Custódio afirma ter analisado a última versão do projeto dois meses atrás. Em seguida, devolveu o material à Smov, com pedidos de mudança, que diriam respeito a leis e ao caráter histórico do viaduto. Está à espera das adequações.
- Existe uma conversa de que todo mundo está brigando. Mas a verdade é que o projeto não está aprovado. Ou seja, não está pronto. Há uma questão política, mas não quero polemizar, muito menos pelo jornal. Ao fim e ao cabo, a última instância é a Epahc. Não adianta bater boca em público. Todos perdemos.
Como o projeto oficialmente não está pronto, o custo estimado em R$ 33 milhões pela empresa contratada é desconsiderado pela prefeitura. Ainda que moradores e lojistas tenham se mobilizado para buscar patrocinadores, as autoridades municipais dizem que, sem projeto e sem orçamento, não é possível pleitear recursos. Essa é outra dificuldade. No ano passado, a restauração do viaduto estava listada entre as obras que poderiam receber verba do PAC Cidades Históricas. Como não houve uma definição, essa possibilidade não foi adiante. Teria de ser retomada, porque o município não tem recursos próprios.

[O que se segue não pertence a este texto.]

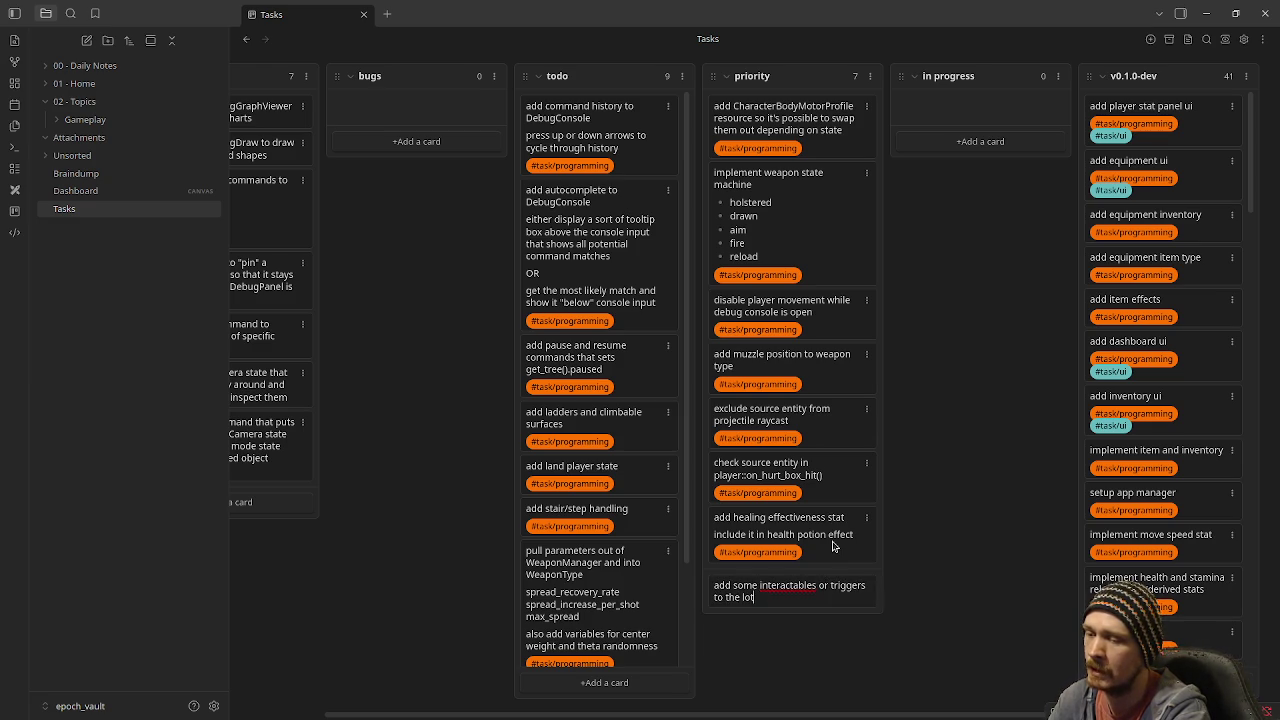
pyautogui.write(' scene to')
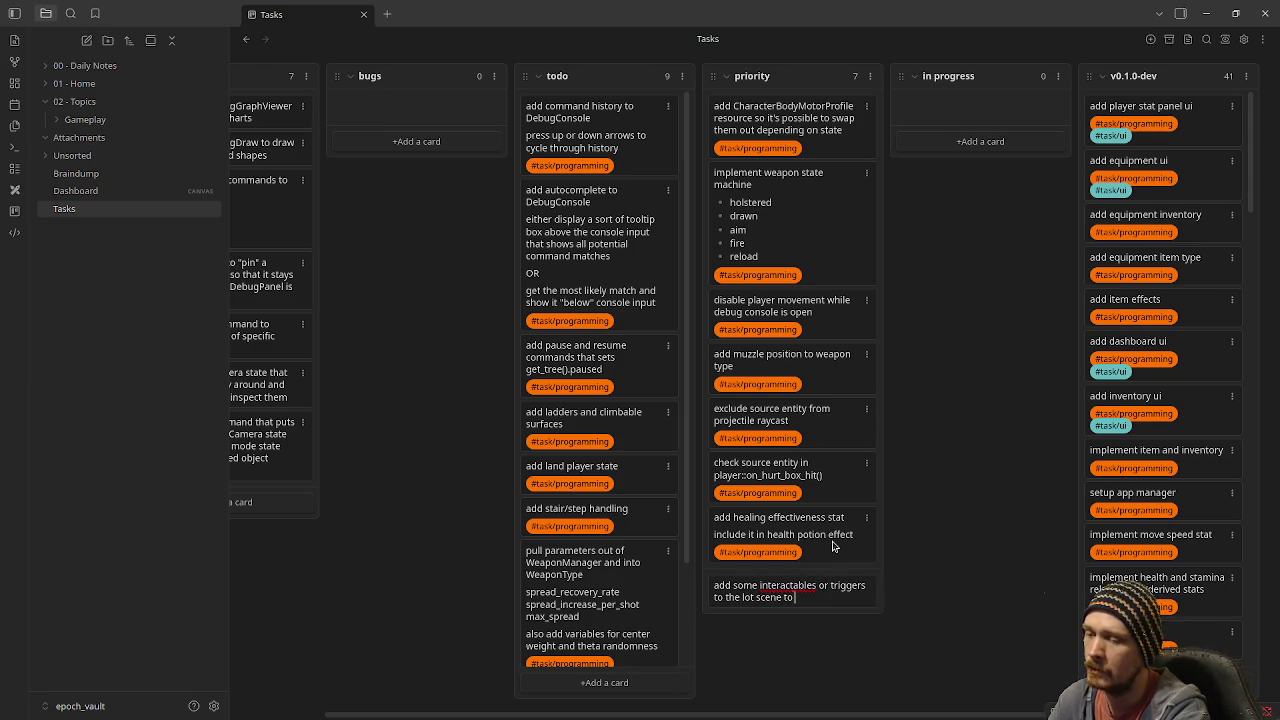
pyautogui.write(' more easily')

Outro ponto em debate é garantir que, após o restauro, o viaduto não volte a se degradar. Uma hipótese em estudo é a cedência de um terreno público no Centro em troca da manutenção.
- Não adianta recuperar o viaduto sem remodelar a gestão – diz Melo.
Integrante do movimento criado para defender a obra, Ana Maria Lenz só deseja agilidade na definição:
- Como moradora dos altos do viaduto, digo que a situação é desesperadora. E o projeto conquistou todo mundo.
Intervenção que não convenceu
A restauração do viaduto Otávio Rocha começou a gerar controvérsia em 2004, apenas três anos depois de o monumento ter sido reinaugurado com pompa, em seguimento a demoradas obras de recuperação.
Os trabalhos haviam se estendido de 1997 a 2001. Saíram, na época, por R$ 835 mil. A promessa era que se tratava de uma intervenção profunda. Foram reformados passeios, pisos, revestimentos, esquadrias e instalações hidráulica e elétrica. Também houve restauração da iluminação e reparos na estrutura. Mal a obra terminou, os problemas voltaram com toda a força.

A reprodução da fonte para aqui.